All Smart has talked about for weeks is getting Sims double-digit shot attempts. At every practice, he stresses the importance of “paint touches” and how the offense must go through Sims. Against Tech, it was as if all of that meant nothing.

“There was a couple of times our guys were imploring him to get big and demand the ball,” Smart said. “It wasn’t his best day.”

Said Beard: “We were fortunate in a lot of ways, but there’s no doubt about it, he’s a focal point of our game plan. He’s a special player.”

With Sims snuffed out, someone had to pick up the scoring load. That was Andrew Jones in the first half. Jones had 16 of his team-high 18 points before the break and scored on one wicked trick shot that might land him on ESPN’s “SportsCenter.”
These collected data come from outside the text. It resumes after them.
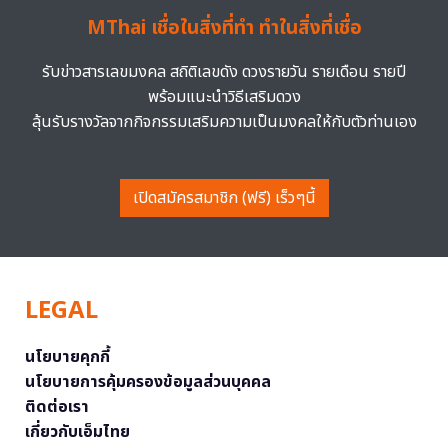
MThai เชื่อในสิ่งที่ทำ ทำในสิ่งที่เชื่อ
รับข่าวสารเลขมงคล สถิติเลขดัง ดวงรายวัน รายเดือน รายปี
พร้อมแนะนำวิธีเสริมดวง
ลุ้นรับรางวัลจากกิจกรรมเสริมความเป็นมงคลให้กับตัวท่านเอง
เปิดสมัครสมาชิก (ฟรี) เร็วๆนี้
LEGAL
นโยบายคุกกี้
นโยบายการคุ้มครองข้อมูลส่วนบุคคล
ติดต่อเรา
เกี่ยวกับเอ็มไทย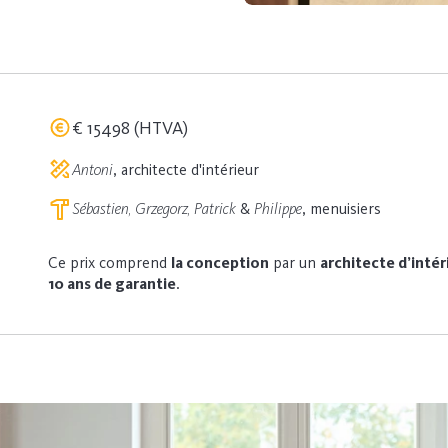
€ 15498 (HTVA)
Antoni
, architecte d'intérieur
Sébastien, Grzegorz, Patrick
&
Philippe
, menuisiers
Ce prix comprend
la conception
par un
architecte d’intér
10 ans de garantie
.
Texas went on a 14-0 run in the first half and eventually ran up a 16-point lead with 4:42 left. Andrew Jones was throwing it in from everywhere. Kai Jones scored on an impressive up-and-under move. Courtney Ramey’s bucket gave the Horns a 31-19 lead at the break.

Then the second half began. Just as Kansas did last Monday, Texas Tech started fast. Kyler Edwards scored, and Ramsey buried a 3-pointer and scored again. Just like that, Tech was back within seven.

Then Kai Jones went down with 18:39 left in the game. Minutes later, Febres went down on what looked like a non-contact situation. Both players had to be helped off the court by teammates, and both went to the locker room.

Forward Gerald Liddell (back) is already sidelined for an extended time. At least the Horns got Kamaka Hepa (ankle) cleared to play against the Red Raiders. Hepa had five points and two rebounds in 18 minutes.

Moving forward, the Horns have no choice but to put this wretched week of out of their minds, just as they’ve done numerous times before.

Wash, rinse and repeat.

“Just have short-term memory,” Andrew Jones said. “Focus on what we can control and try to be the best versions of ourselves.”